A perícia técnica preventiva e o direito às prestações assistenciais: o Despacho n.º 28659 de 2025

No labirinto do direito previdenciário e assistencial italiano, a fase de verificação do estado de invalidez ou de deficiência representa frequentemente o primeiro e mais delicado obstáculo para os cidadãos. Uma decisão recente do Tribunal de Cassação, o Despacho n.º 28659 de 29 de outubro de 2025, interveio para esclarecer os limites e o alcance real da medida emitida nos termos do artigo 445-bis, último parágrafo, do Código de Processo Civil. O Supremo Tribunal delineou com precisão as fronteiras entre a avaliação médica e a efetiva atribuição do benefício económico, pondo fim a frequentes equívocos interpretativos.
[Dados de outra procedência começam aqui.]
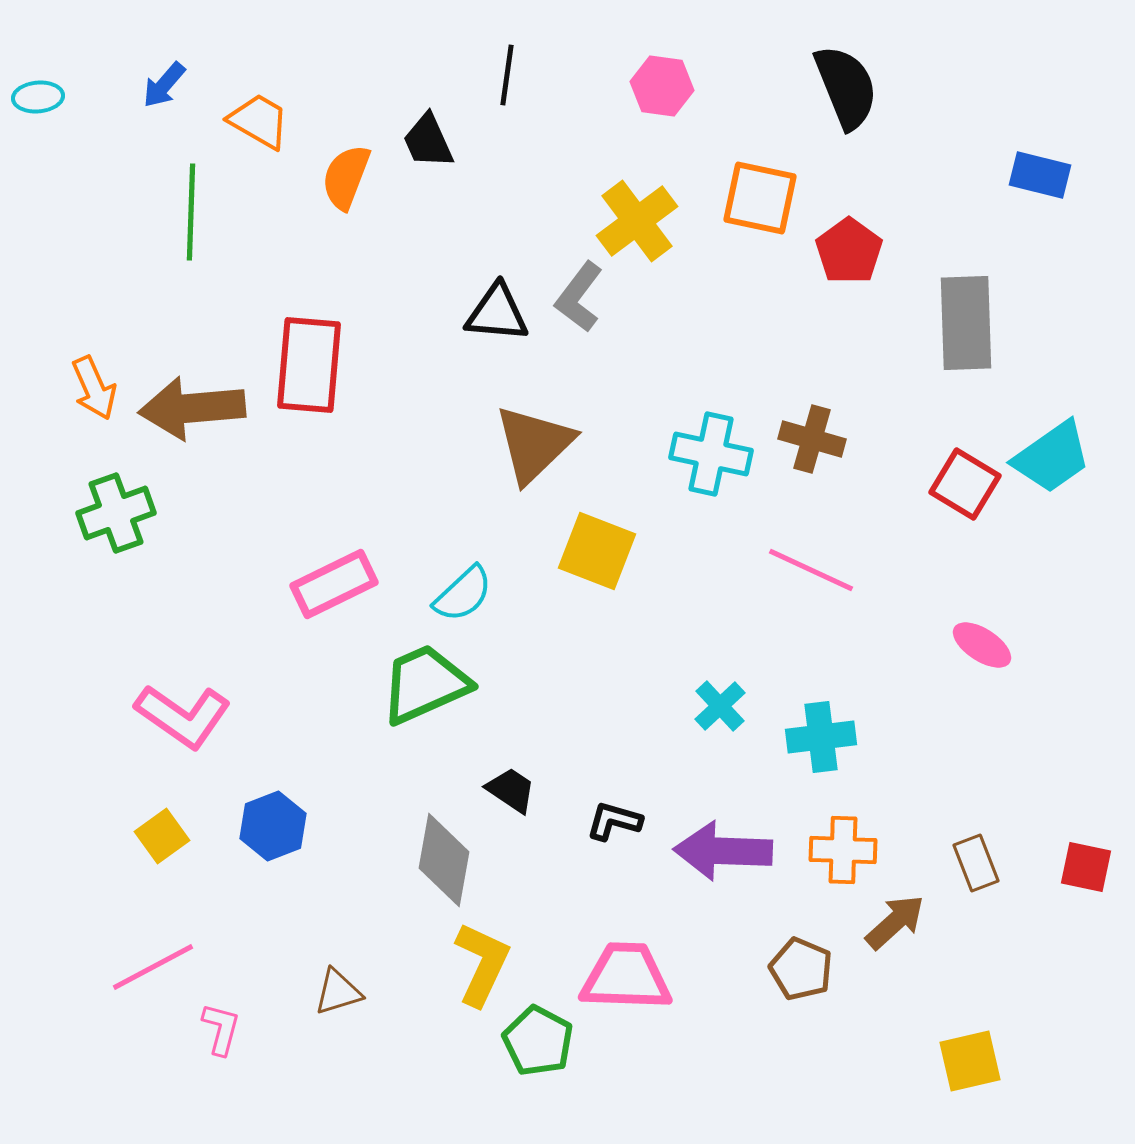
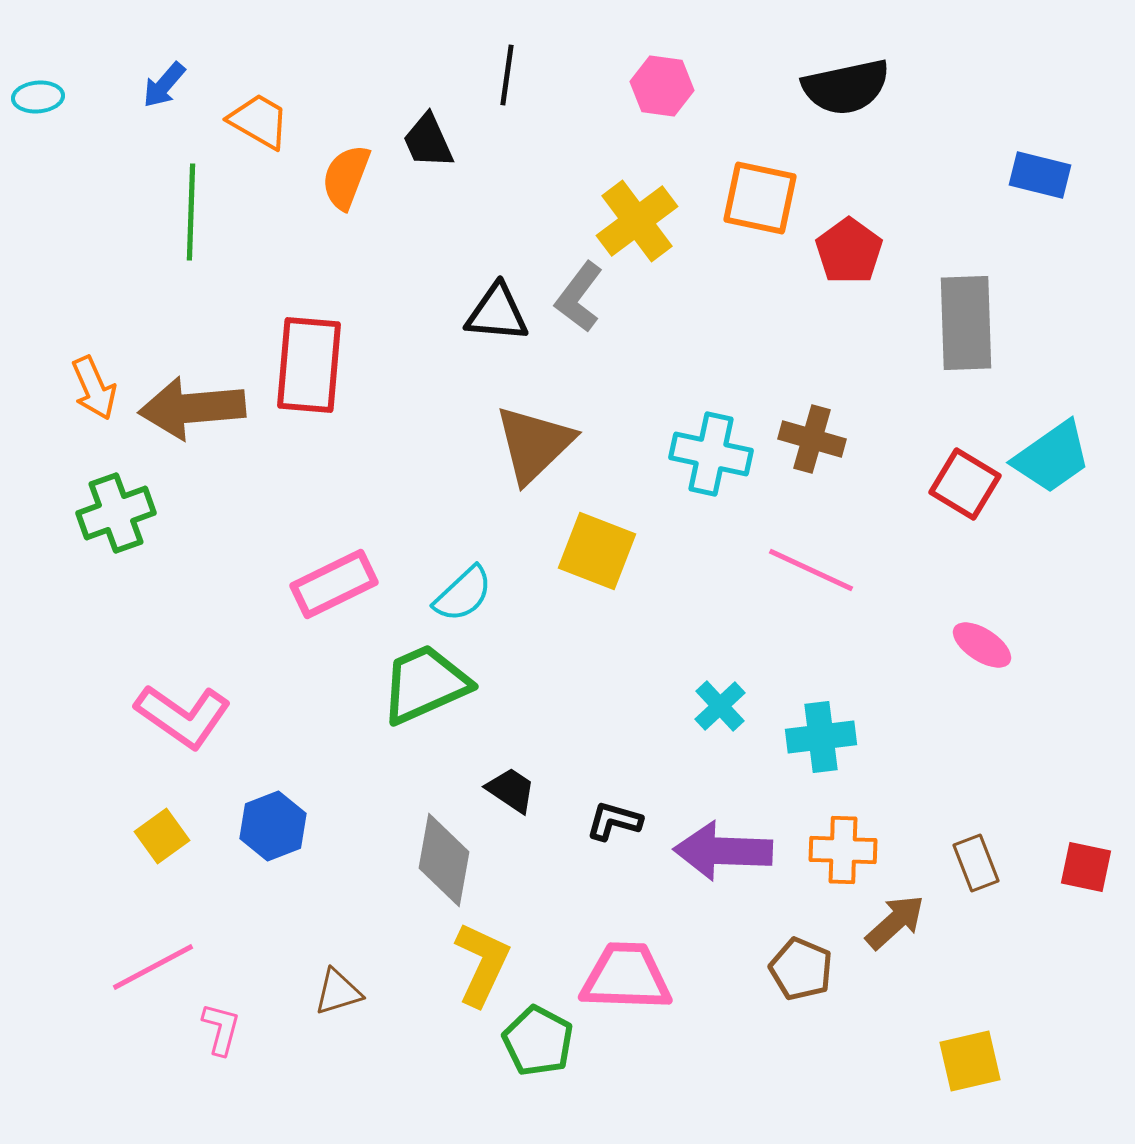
black semicircle at (846, 87): rotated 100 degrees clockwise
O caso e a distinção entre requisito sanitário e direito à prestação

O caso tem origem num litígio que opôs P. C. e E. F. M., tendo chegado à atenção dos juízes de legitimidade após a decisão do Tribunal de Frosinone. No centro do debate está a natureza do decreto de homologação ou da sentença que conclui o procedimento de Perícia Técnica Preventiva Obrigatória (ATPO). Muitos recorrentes, de facto, acreditam erroneamente que o reconhecimento do estado de invalidez por parte do perito técnico oficial (CTU) equivale automaticamente à atribuição da pensão ou do subsídio assistencial.

O Tribunal de Cassação reiterou, pelo contrário, que o procedimento especial nos termos do art. 445-bis do c.p.c. tem uma finalidade exclusivamente instrumental e deflacionária, visando cristalizar unicamente a condição médica do requerente. Para a efetiva concessão da prestação, a entidade previdenciária deverá posteriormente verificar os chamados requisitos extrassanitários, tais como:

  • O limite de rendimento pessoal ou familiar;
  • A idade cronológica do requerente;
  • A cidadania ou o título de residência;
  • A situação contributiva ou o estado de desemprego.

A máxima do Supremo Tribunal

Para compreender plenamente o alcance desta decisão, é fundamental analisar a máxima expressa pelos juízes de legitimidade:

A decisão a que se refere o art. 445-bis, último parágrafo, do c.p.c., tem por objeto unicamente a verificação do requisito sanitário funcional para beneficiar de uma prestação previdenciária ou assistencial, pelo que a respetiva decisão não pode ter eficácia declarativa quanto ao direito à própria prestação, destinado a surgir apenas após os ulteriores procedimentos relativos aos pressupostos extrassanitários.

Esta máxima esclarece de forma inequívoca que o juiz, na fase da ATPO, não pode e não deve declarar o direito do cidadão a receber a prestação económica. A sua tarefa esgota-se na validação ou não das conclusões do médico legista. Se o requisito sanitário for verificado, a responsabilidade passa para o INPS (ou para a entidade competente), que deverá proceder à verificação dos requisitos socioeconómicos antes de liquidar os montantes devidos.

As implicações práticas para os cidadãos

A decisão do Tribunal, em linha com os precedentes conformes (como a sentença n.º 17787 de 2020), destaca a importância de uma assistência jurídica correta desde o início do contencioso previdenciário. Obter um resultado favorável na perícia médica é um passo fundamental, mas não representa o fim do percurso. Caso a entidade previdenciária recuse o pagamento alegando a falta de requisitos de rendimento, o cidadão deverá promover uma ação judicial ordinária autónoma para fazer valer o seu direito subjetivo à prestação.

Conclusões

Em conclusão, o Despacho n.º 28659 de 2025 do Tribunal de Cassação reafirma um princípio de importância fundamental para a eficiência e a correta repartição das competências no sistema previdenciário. A verificação sanitária permanece um pressuposto indispensável, mas não autossuficiente. Para os cidadãos e para os profissionais do direito, esta decisão representa um aviso para não confundir a saúde com a situação financeira, lembrando que a proteção assistencial do Estado se baseia sempre num delicado equilíbrio entre necessidades médicas e proteções sociais e económicas.